Dormi atras do sonho dourado dos seus olhos, correndo no campo de trigo.

Na última colheita perdi a lembrança do sorriso e me aprofundei na terra. A caça havia fugido, os moluscos e cogumelos não tinham o mesmo sabor de antes, a tenda havia sido rasgada e suas folhas espalhadas ao vento. Foi o tempo da terra, sem sol, da mágoa e da tristeza.

Sonhei,
uma grande pedra saia da água grande, não havia bravurra, não havia tormenta,
havia calda e paz,
senti o gelo como agulha nos meus pés.

Será que a grande mãe havia se enfurecido comigo?
Ví a sua raiz, como se pudesse entrar por debaixo dela e ela não me esmagaria.
A grande rocha branca, profunda, leve, suave e translúcida.
Havia luz alí e o céu tinha mudado de lugar.

Não senti mais frio,
não senti mais nada.
Girava suavemente abaixo da rocha, da grande rocha.

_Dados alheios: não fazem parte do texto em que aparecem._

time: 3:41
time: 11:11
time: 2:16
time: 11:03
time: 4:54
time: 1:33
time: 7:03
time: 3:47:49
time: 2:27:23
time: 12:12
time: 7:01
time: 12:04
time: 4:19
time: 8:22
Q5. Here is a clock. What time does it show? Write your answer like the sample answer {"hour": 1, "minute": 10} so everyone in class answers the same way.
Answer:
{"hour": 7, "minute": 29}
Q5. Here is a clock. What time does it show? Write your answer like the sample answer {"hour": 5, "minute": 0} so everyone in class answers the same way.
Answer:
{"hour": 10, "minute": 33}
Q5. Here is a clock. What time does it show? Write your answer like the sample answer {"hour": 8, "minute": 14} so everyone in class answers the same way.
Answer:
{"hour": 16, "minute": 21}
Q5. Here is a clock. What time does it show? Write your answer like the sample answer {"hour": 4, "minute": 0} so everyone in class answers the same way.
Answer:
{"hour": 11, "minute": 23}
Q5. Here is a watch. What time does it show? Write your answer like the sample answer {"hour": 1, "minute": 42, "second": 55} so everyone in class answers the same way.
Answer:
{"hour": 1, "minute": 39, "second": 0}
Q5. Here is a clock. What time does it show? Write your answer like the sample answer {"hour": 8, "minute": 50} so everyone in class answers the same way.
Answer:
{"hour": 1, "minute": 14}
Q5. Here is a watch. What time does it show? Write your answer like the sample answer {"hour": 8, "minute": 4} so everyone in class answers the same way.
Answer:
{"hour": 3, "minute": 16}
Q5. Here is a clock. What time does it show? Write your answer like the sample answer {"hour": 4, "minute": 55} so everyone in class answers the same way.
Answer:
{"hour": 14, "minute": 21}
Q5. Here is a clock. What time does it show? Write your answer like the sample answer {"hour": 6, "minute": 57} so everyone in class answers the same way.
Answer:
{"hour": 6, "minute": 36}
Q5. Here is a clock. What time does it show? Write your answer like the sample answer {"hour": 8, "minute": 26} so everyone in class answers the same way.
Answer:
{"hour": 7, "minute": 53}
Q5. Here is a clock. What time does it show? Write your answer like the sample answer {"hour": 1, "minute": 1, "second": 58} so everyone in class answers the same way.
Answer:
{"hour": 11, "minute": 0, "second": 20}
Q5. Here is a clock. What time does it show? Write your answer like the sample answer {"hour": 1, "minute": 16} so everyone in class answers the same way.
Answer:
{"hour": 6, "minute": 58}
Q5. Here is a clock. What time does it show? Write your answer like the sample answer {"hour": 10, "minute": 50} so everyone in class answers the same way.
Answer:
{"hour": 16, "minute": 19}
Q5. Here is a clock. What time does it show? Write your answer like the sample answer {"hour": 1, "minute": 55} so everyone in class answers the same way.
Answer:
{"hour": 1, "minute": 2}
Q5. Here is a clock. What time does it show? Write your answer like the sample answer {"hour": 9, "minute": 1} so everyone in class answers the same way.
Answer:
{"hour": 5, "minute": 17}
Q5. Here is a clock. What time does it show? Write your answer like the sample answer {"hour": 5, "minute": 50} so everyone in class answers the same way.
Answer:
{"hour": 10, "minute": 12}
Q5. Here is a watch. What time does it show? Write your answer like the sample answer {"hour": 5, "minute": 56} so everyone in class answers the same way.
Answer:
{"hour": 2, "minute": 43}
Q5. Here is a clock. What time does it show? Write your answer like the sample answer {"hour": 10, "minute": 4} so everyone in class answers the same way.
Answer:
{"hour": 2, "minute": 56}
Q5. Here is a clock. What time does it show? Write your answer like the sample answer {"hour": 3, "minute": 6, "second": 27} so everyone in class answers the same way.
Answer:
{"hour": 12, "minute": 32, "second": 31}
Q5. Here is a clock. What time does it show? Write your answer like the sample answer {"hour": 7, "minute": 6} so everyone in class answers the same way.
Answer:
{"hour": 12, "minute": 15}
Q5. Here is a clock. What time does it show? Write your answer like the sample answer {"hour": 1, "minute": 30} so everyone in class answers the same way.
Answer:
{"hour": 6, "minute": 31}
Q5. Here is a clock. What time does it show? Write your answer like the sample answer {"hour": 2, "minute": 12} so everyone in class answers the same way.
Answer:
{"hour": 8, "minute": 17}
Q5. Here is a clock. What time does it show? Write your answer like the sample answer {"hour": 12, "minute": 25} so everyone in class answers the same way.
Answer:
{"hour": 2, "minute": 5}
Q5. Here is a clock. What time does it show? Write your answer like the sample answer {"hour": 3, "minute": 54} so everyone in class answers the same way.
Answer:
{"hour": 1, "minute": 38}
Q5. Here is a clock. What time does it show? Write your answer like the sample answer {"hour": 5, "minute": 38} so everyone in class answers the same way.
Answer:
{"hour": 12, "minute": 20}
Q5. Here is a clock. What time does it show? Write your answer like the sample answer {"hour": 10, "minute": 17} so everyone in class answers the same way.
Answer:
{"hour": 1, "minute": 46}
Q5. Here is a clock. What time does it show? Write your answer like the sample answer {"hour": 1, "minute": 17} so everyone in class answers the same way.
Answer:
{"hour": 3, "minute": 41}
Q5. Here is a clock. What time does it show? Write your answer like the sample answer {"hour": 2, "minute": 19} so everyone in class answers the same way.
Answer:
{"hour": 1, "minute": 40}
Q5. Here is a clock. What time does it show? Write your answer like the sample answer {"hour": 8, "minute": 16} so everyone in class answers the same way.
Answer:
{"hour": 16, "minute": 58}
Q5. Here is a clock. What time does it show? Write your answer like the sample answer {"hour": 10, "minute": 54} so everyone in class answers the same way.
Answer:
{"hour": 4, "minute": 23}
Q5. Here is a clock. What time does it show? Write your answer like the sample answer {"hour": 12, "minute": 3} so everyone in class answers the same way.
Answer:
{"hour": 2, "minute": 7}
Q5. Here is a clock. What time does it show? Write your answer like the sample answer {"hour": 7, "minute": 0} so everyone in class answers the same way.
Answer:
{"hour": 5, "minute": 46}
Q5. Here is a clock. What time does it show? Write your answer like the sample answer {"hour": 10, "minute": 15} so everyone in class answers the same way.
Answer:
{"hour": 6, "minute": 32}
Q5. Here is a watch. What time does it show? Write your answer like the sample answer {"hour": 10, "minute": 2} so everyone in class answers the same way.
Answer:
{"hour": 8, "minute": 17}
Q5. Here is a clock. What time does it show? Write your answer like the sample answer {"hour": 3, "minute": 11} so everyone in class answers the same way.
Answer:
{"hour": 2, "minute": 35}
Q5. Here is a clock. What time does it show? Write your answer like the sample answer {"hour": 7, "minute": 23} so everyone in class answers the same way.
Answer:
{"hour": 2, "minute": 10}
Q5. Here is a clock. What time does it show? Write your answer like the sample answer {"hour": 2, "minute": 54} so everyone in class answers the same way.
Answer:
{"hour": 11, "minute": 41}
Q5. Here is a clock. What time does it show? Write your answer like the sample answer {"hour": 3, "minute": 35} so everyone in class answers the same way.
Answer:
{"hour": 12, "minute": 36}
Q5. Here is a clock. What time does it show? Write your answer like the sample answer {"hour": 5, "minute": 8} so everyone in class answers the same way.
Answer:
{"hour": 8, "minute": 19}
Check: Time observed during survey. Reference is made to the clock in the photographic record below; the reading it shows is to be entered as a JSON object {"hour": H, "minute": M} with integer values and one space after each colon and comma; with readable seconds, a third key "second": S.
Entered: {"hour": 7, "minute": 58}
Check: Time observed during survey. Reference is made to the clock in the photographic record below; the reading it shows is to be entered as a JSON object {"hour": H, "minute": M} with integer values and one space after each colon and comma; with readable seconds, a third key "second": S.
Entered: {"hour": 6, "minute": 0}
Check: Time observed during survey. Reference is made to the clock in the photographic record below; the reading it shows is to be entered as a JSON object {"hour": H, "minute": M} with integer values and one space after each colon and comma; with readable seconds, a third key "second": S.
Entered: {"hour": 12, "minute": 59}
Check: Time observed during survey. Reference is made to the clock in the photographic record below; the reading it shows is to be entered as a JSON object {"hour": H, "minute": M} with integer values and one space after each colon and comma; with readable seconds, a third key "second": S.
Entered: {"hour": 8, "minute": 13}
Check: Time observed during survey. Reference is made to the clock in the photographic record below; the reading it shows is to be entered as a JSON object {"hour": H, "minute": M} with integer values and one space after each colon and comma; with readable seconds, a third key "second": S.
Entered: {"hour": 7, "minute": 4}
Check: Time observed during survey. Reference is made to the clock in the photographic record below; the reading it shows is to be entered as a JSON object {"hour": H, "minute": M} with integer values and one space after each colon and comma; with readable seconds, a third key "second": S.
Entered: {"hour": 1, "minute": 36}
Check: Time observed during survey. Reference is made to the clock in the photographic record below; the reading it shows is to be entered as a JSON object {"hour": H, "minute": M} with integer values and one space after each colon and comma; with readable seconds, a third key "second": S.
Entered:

Quando abri os olhos, o sol ainda dormia,
mas eu sabia que era tempo de mudanças,
de criar raizes mansas, sem guerra.
De lavar minhas lágrimas e meus pesadelos.
Era hora de germinar e de colher, de ser colhida.

Quando os primeiros rais de sol acordaram os campos,
afiei o facão na rocha avermelhada e decidi não acender o fogo,
cortei um pedaço do velho carvalho caído e fiz um cajado, tosco, mas perfeito.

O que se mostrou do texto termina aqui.